Josef Albers a quarante-cinq quand il part en exil aux États-Unis, juste après la fermeture du Bauhaus par le pouvoir nazi en 1933. Il s’y plaît tout de suite, s’émerveille du mode de vie américain, retrouve des amis, obtient un emploi comme professeur au Black Mountain College, équivalent américain de son école allemande, continue ses recherches dans le domaine du dessin et du design, mais… doit donner course dans une langue dont il ignore jusqu’au premier mot.
Tous les témoins confirment qu’il s’en est acquitté avec bonheur de l’exercice, dès le premier jour. Son apprentissage de l’américain est rapide et impressionnant. Toutefois, l’essentiel est ailleurs. L’exploration d’une autre forme de parler et donc de penser transforme sa pratique d’artiste et de théoricien de plus d’une manière. Le combat avec la langue inconnue le conduit en effet à donner un nouveau souffle à un aspect à peine connu de son travail, longtemps mis entre parenthèses par ses activités de peintre et d’enseignant : la poésie.

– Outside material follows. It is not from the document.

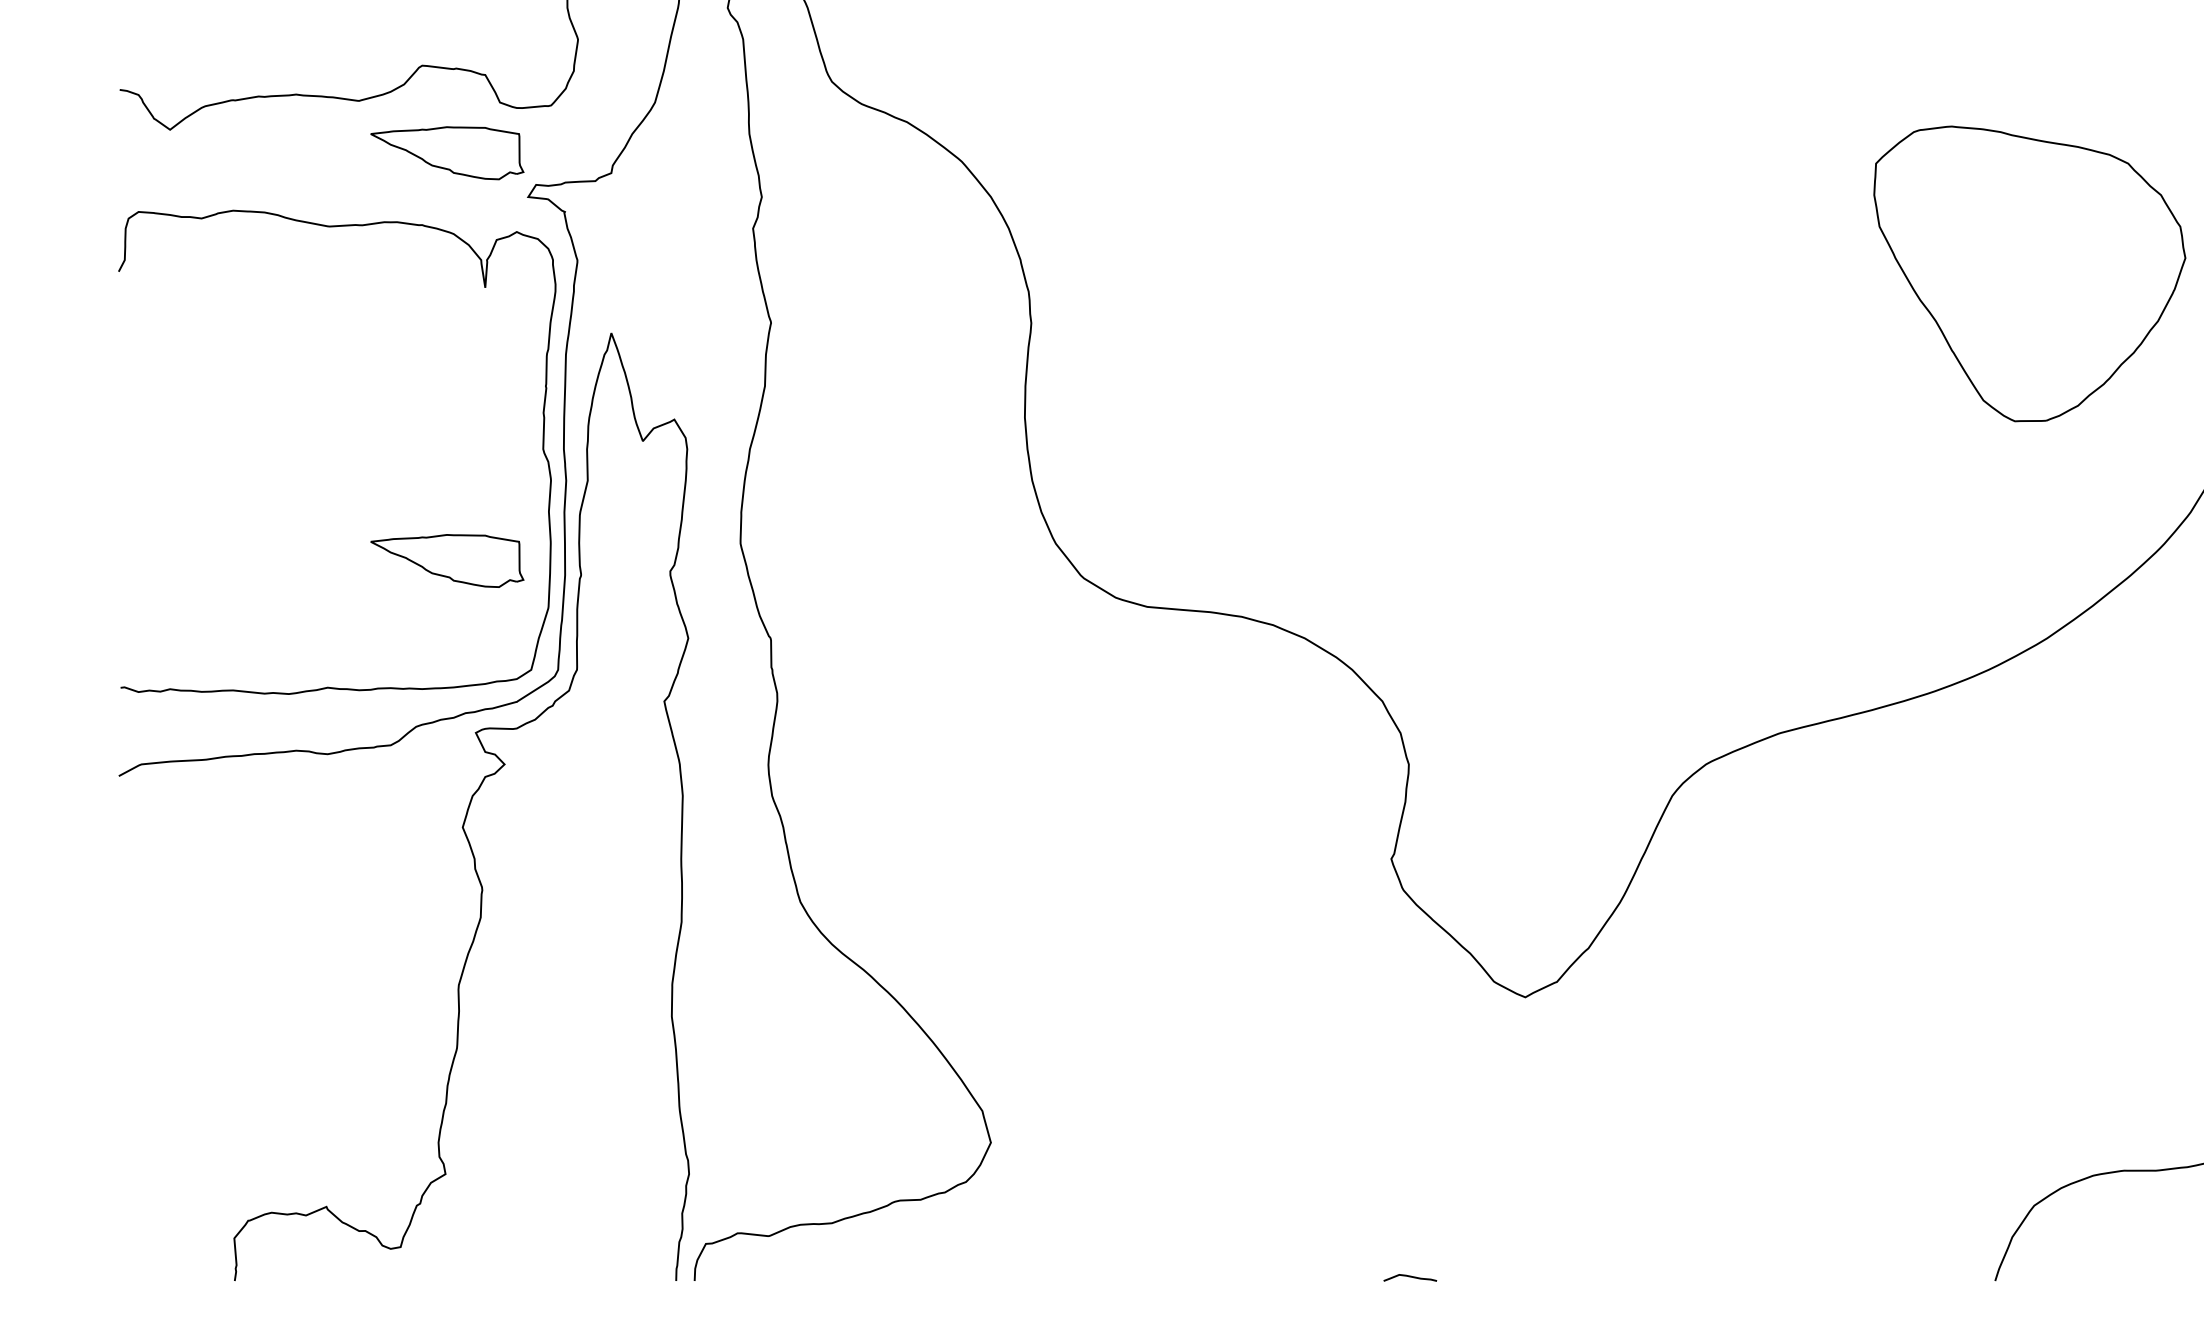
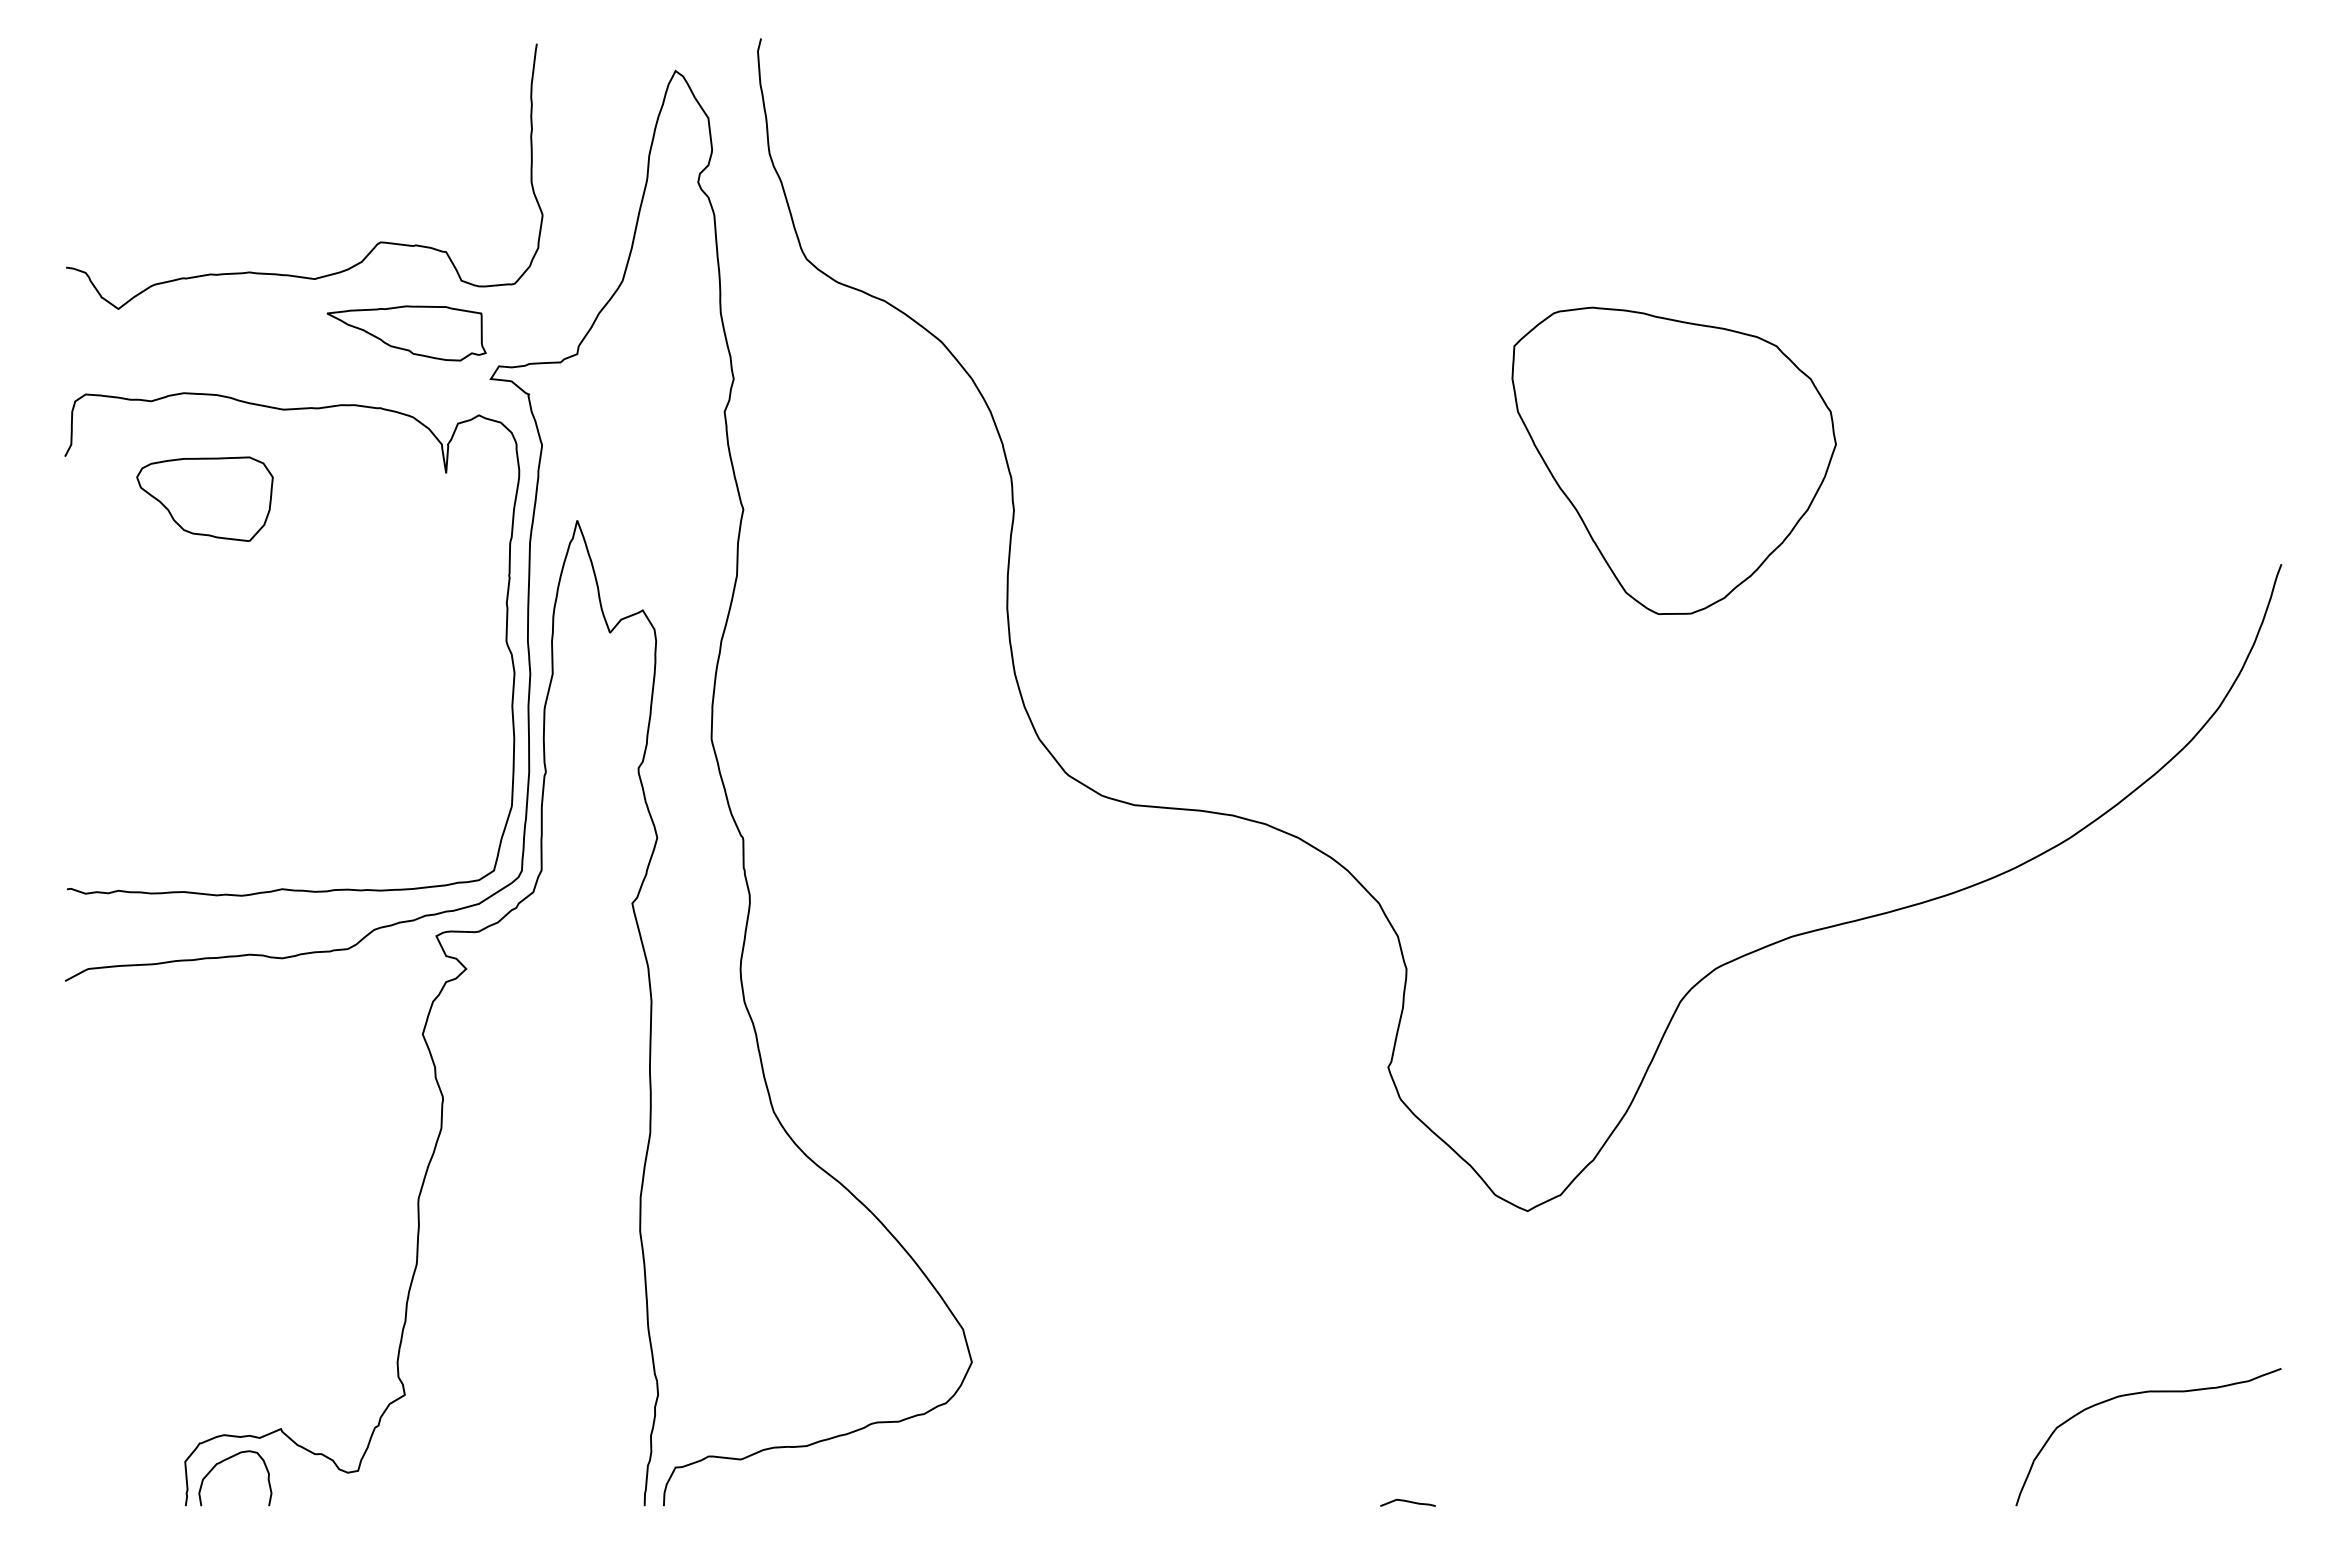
part: (2029, 273) -> (1673, 460), moved
part: (252, 311) -> (204, 498), added
part: (447, 561) -> (406, 757), removed
curve: (274, 1237) -> (226, 1460), added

Créateur et pédagogue, Albers voit dans la poésie une manière d’explorer ce qui doit être, dans la tradition du formalisme russe dont il se réclame, l’horizon de tout art, à savoir la « désautomatisation » de nos rapports aux signes et partant au monde, puis l’effort de rendre sensible la richesse et la diversité de la matière, toujours voilées par les lois d’airain de la communication rapide et transparente.
En poésie, cette matière n’est pas seulement verbale ou sonore. La disposition des lettres dans les mots, des mots sur la ligne, des lignes sur la page, des pages dans le livre, des livres dans l’exposition ou la performance, ne compte pas moins. C’est pareille conviction qui pousse Albers à publier une série d’ouvrages combinant dessins et textes.
Ces derniers ont souvent été lus comme de simples légendes ou commentaires des œuvres reproduites. L’étude de Vincent Broqua permet enfin de lire les textes d’Albers comme une nouvelle forme de poésie, qui révolutionne le genre séculaire de l’écrit d’artiste.
Malgré la ligne droite est un livre à lire pour bien des raisons : le travail d’archives exemplaire ; le dialogue stimulant avec les propres recherches de l’auteur, lui-même écrivain et théoricien comme son modèle, sur l’avant-garde américaine ; l’élégance de l’expression, libre de tout jargon ; le plaisir à chaque page de pratiquer la microlecture de textes aussi bien que d’images ; le souci permanent de la contextualisation historique et culturelle ; la qualité des choix iconographiques et de l’impression ; enfin la manière inédite de relire l’art contemporain à la lumière de l’art du verbe, qui retrouve ainsi la place qui lui revient.